Stored data entries
▼
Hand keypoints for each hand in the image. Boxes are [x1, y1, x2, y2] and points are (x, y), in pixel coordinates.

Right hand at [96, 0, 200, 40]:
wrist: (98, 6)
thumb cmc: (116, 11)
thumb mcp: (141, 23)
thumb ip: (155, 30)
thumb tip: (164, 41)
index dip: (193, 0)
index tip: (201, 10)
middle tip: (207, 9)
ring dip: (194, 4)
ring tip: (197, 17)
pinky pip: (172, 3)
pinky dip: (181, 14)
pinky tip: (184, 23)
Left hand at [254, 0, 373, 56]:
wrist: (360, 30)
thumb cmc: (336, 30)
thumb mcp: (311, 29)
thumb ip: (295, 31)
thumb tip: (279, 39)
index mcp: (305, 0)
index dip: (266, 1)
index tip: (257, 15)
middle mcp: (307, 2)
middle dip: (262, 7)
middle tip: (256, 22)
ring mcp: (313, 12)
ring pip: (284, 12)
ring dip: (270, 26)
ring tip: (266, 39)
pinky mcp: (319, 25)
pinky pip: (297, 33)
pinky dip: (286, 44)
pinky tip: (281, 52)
▲
> _WHAT YOU WILL DO_
The data above must be returned in full, exactly as written.

> _YOUR RESPONSE_
Hand keypoints for each hand in the image. Boxes are [x1, y1, x2, y2] and points are (x, y), in pixel coordinates.

Right hand at [96, 0, 200, 40]:
wrist: (98, 6)
thumb cmc: (116, 11)
thumb mcp: (141, 23)
thumb ip: (155, 30)
thumb tip: (164, 41)
index dip: (193, 0)
index tip: (201, 10)
middle tip: (207, 9)
ring dip: (194, 4)
ring tip: (197, 17)
pinky pip: (172, 3)
pinky dip: (181, 14)
pinky tip: (184, 23)
Left hand at [254, 0, 373, 56]:
wrist: (360, 30)
thumb cmc: (336, 30)
thumb mcp: (311, 29)
thumb ip: (295, 31)
thumb tip: (279, 39)
index mcp: (305, 0)
index dip: (266, 1)
index tip: (257, 15)
middle mcp: (307, 2)
middle dip: (262, 7)
middle tip: (256, 22)
ring mcp: (313, 12)
ring pip: (284, 12)
ring dip: (270, 26)
ring tip: (266, 39)
pinky mcp: (319, 25)
pinky pip: (297, 33)
pinky dip: (286, 44)
pinky tip: (281, 52)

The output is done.